Warehousing space available within the port is limited and outdated. To support the growth of the logistics business, private investment should be permitted within the port; to build and operate new, upgraded warehouses. Alternatively, there should be zoning of a warehousing district outside the port but in close proximity to it (like Singapore).

Other investments include creating logistic networks between producer and consumer areas, markets and transport nodes that connect to the Colombo port, industrial zones and Inland Container Depots (ICD) that speed port access and support a modern logistics corridor.

The presence of global third party logistics firms in Sri Lanka will enhance the confidence of multinational manufacturers who will be more willing to use Colombo as a destination for value added logistics functions (e.g. packaging, labeling, quality checking, simple assembly) etc.

These firms will bring new technology, new knowledge about logistics and supply chain management and are experienced in managing highly sophisticated and complex supply chains for their clients. It is the trust the global firms have in their logistics companies that make them outsource key logistics and supply chain functions and their presence firms will be a huge value add to the location advantage of Sri Lanka.

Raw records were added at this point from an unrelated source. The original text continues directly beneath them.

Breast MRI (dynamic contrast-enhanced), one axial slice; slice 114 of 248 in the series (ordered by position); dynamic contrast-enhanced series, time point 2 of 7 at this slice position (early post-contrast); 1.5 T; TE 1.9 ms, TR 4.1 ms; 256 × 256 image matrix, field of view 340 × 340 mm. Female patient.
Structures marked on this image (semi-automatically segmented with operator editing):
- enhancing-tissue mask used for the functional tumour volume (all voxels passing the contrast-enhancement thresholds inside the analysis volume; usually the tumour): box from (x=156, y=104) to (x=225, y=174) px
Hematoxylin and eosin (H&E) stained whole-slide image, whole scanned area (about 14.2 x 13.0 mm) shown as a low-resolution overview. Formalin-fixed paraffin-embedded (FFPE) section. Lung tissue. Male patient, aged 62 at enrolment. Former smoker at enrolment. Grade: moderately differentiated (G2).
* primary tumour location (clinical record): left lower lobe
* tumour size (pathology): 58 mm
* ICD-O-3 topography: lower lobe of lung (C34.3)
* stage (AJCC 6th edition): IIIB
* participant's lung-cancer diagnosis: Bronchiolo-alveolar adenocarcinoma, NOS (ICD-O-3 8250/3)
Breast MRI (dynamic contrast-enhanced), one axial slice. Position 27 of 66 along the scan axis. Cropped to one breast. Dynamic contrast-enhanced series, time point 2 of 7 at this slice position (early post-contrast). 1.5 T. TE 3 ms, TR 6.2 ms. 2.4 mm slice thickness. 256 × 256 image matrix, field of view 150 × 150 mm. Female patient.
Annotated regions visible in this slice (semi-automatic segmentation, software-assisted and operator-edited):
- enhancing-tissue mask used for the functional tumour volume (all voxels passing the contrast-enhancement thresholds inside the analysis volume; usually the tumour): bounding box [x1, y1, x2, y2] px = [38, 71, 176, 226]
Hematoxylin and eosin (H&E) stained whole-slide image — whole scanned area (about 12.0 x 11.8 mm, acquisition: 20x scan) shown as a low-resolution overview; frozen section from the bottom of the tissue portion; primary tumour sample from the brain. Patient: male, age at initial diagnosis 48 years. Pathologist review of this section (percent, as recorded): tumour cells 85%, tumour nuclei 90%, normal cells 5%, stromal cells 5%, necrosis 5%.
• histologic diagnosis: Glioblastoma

These firms will also help market Sri Lanka as a destination for logistics- which is needed to get business. This is far easier for such firms with their global presence and networks, than for local businesses.

This would form the core of a maritime-cum-logistics hub as these anchor investments create an ecosystem of supporting services -- financial, legal and other professional services. A maritime-cum-logistics hub would be a boon to competitive local companies with relevant service-support skills, and allow some of the bigger competitive companies to go global.

The Colombo International Financial Centre, a financial hub between Dubai and Singapore, is underway within the Port City. Along with the proposed National Logistics Policy for Shipping and Air Transportation, and the Telecommunication Connectivity Policy it will establish Sri Lanka as the hub of the Indian Ocean.

Production and service standards would improve massively from their present woeful state, with more transparency and less corruption.

This aligns with the Port City, linking up the port and airport, a hub around the airport as part of bigger Vision 2025 plans and would be the beginning of Sri Lanka's insertion into global value chains beyond garments. The big prizes are in services, not manufacturing, especially with the "servicification" of Global Value Chain.

The lower cargo handling costs and greater efficiency will create spillover benefits to local exporters who will increase their competitiveness, further driving volumes.

Opening up the agency business does not necessarily mean the end of the local agents; Singapore has over 5000 agents and sub agents working for ship owners/operators in numerous support businesses.

The shipping and logistics business is continuously evolving and new competition is emerging. An ADB working paper opined that “Slow implementation of the Colombo outer harbor development plan has already caused significant damage to Colombo as a transshipment hub. This damage may be repaired but it is unlikely. Further threats to its current role exist, not least the further development of ports in India”

Sri Lanka has been lucky for a long time, because we still retain our advantage in terms of serving the Indian Sub-Continent cargo but it is naive to imagine that this will last. Sri Lanka is operating far below its potential, especially in terms of logistics. Therefore, it is important to remove all constraints which prevent us from reaching our potential.

The budget proposals are a good start but full reform package of port, shipping and warehousing services is needed. This presents much greater opportunities for existing players in the long term and they should seize the challenge. Unless reforms take place we may well find ourselves stagnating while traffic moves to competitors.